CLARKSBURG, Mass. — The Select Board expects to interview candidates for town treasurer/tax collector next week.
The board on Thursday decided to invite five candidates for interviews out of the 10 who had applied for the position.
"We will be in touch with the applicants and hopefully have them come in for next Wednesday night's meeting," said Chairman Ronald Boucher.
The board is seeking to the fill post after the resignation last month of Ericka M. Oleson, who had accepted a full-time position with the town of Stockbridge.
Officials are hoping to get someone in place as soon as possible. This would be the second member of its financial team it's had to replace in short order: new Town Accountant Angela Garrity has just started.
The board in full decided to review candidates, along with the town administrator, administrative assistant and the North Berkshire School Union's Assistant Superintendent of Operations & Finance Jennifer Macksey.
The candidates' applications had been numbered from 1 to 10 to avoid using names and ensure confidentiality. Open Meeting Law requires that discussion of finalists for municipal positions overseen by governmental bodies be held in open session but not screenings of applications.

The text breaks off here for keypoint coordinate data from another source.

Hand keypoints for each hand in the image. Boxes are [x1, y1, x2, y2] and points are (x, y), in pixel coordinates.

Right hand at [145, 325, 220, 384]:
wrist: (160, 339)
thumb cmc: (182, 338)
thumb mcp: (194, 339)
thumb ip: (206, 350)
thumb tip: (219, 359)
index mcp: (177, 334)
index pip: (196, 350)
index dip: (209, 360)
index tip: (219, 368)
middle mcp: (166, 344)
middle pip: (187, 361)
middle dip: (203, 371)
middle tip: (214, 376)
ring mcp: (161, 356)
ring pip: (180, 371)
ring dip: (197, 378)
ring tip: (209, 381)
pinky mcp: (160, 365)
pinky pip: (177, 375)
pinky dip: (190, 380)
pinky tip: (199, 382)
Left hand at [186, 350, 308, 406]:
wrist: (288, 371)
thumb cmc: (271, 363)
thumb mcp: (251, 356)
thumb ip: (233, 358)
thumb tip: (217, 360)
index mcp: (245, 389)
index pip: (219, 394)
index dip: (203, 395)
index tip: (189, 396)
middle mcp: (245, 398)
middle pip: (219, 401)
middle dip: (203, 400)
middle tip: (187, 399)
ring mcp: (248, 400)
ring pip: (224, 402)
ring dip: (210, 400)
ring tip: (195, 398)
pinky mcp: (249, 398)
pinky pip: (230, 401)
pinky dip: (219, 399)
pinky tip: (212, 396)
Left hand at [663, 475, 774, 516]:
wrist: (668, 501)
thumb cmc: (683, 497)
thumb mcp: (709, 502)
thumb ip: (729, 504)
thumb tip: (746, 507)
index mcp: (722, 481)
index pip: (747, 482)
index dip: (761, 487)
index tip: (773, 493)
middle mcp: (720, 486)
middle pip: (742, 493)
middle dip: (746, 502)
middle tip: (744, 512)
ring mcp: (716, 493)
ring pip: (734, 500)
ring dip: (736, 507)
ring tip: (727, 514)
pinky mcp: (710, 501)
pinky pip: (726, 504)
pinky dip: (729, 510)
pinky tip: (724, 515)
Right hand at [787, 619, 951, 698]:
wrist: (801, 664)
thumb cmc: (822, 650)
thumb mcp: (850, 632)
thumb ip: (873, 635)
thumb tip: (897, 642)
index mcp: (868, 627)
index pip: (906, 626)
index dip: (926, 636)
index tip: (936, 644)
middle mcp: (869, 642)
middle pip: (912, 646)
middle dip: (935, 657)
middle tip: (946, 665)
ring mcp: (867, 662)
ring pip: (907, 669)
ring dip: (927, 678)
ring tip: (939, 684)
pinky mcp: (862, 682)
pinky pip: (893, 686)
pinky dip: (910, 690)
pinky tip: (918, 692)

Macksey questioned doing the review in open meeting, required because there was a quorum of board, and why an executive session had not been called. She said it was "wonderful" the entire board was involved but didn't think they could talk "collaboratively" as a group.
"I think it's good to narrow down the list but then we should go into executive session," she said. Her concern was that there could not be a robust discussion because the group could not reveal names or experiences to avoid identifying the candidates. "I feel bad for someone who applies for the position who's going to cut off and that may need to be disclosed in a public session. ...

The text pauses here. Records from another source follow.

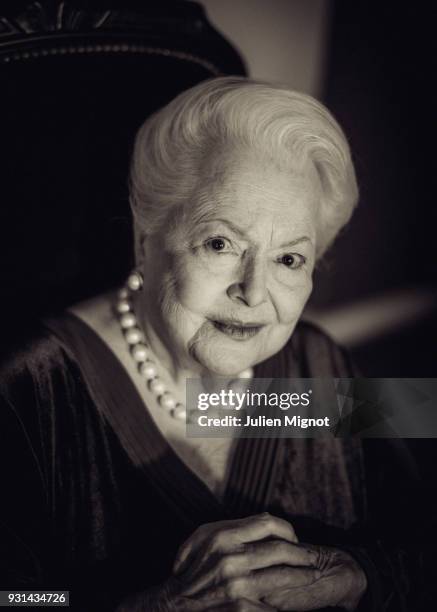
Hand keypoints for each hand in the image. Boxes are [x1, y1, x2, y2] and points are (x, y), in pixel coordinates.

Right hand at [173, 513, 366, 610]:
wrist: (172, 605)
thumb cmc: (190, 569)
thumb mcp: (204, 538)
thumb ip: (234, 528)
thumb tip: (268, 520)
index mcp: (223, 536)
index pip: (268, 523)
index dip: (287, 530)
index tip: (294, 539)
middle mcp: (231, 558)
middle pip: (281, 549)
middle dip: (302, 555)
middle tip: (313, 559)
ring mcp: (236, 584)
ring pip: (282, 576)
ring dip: (302, 576)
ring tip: (312, 575)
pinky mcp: (240, 608)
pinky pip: (272, 606)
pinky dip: (284, 604)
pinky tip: (291, 603)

"I mean, we can reference the numbers but I feel like we're talking in script."
Select Board member Danielle Luchi thought the use of numbers rather than names would preserve privacy. The board was trying to eliminate an extra step to streamline the process, she said.

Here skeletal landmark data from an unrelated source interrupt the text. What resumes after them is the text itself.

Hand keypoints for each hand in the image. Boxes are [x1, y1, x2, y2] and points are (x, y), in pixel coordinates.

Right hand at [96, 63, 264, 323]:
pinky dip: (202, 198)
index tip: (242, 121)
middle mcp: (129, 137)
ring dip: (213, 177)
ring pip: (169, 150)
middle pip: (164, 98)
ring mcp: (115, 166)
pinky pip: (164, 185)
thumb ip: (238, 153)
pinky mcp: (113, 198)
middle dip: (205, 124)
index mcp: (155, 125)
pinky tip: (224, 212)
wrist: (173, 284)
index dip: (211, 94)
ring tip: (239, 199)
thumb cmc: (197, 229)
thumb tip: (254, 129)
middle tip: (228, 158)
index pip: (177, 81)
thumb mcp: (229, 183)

"We're in a little bit of a time restraint with Ericka gone now and we have only three people who work here that can help out, covering her position," she said. "We did
want to streamline this and have this process, and this is how we thought the best way about doing that would be."
Boucher said they could set another meeting but added "we don't want to drag this out forever."
Macksey said she would go along with it but wanted to express her concerns. The members did a fairly good job at sticking to numbers although there were some slips in referring to he or she.
The group had been provided the applications to review according to the criteria that the Select Board had laid out for the position. It was obvious that several candidates were immediately at the top as the preferred numbers of the majority were 1,3 and 4. After some debate, 2 and 10 were added to the list.
The main experiences the group members expressed were the top candidates experience in municipal finance and banking experience, and to a lesser extent, human resource experience.
"What I was trying to look for is some kind of financial background, which, you know, this is not an average job," said Boucher. "If anything, there's not a lot of municipal experience by applicants that came in here. But I feel a little more comfortable if they had some kind of a sound financial background."
After some discussion, the group agreed on all five candidates, although Macksey thought five was too many. Candidates might not want their current employers to know they're seeking another job if their chances are that low, she said.
The board decided to go with five but to also contact them by email informing them that the position is 32 with benefits and the salary range of about $37,000 (this is for both positions). That would be followed up with phone call to see if they wanted to move forward to a public interview on Wednesday.
"I just want these people to understand [hours and salary] because if it doesn't fit their fancy, they may say 'sorry,'" said Boucher.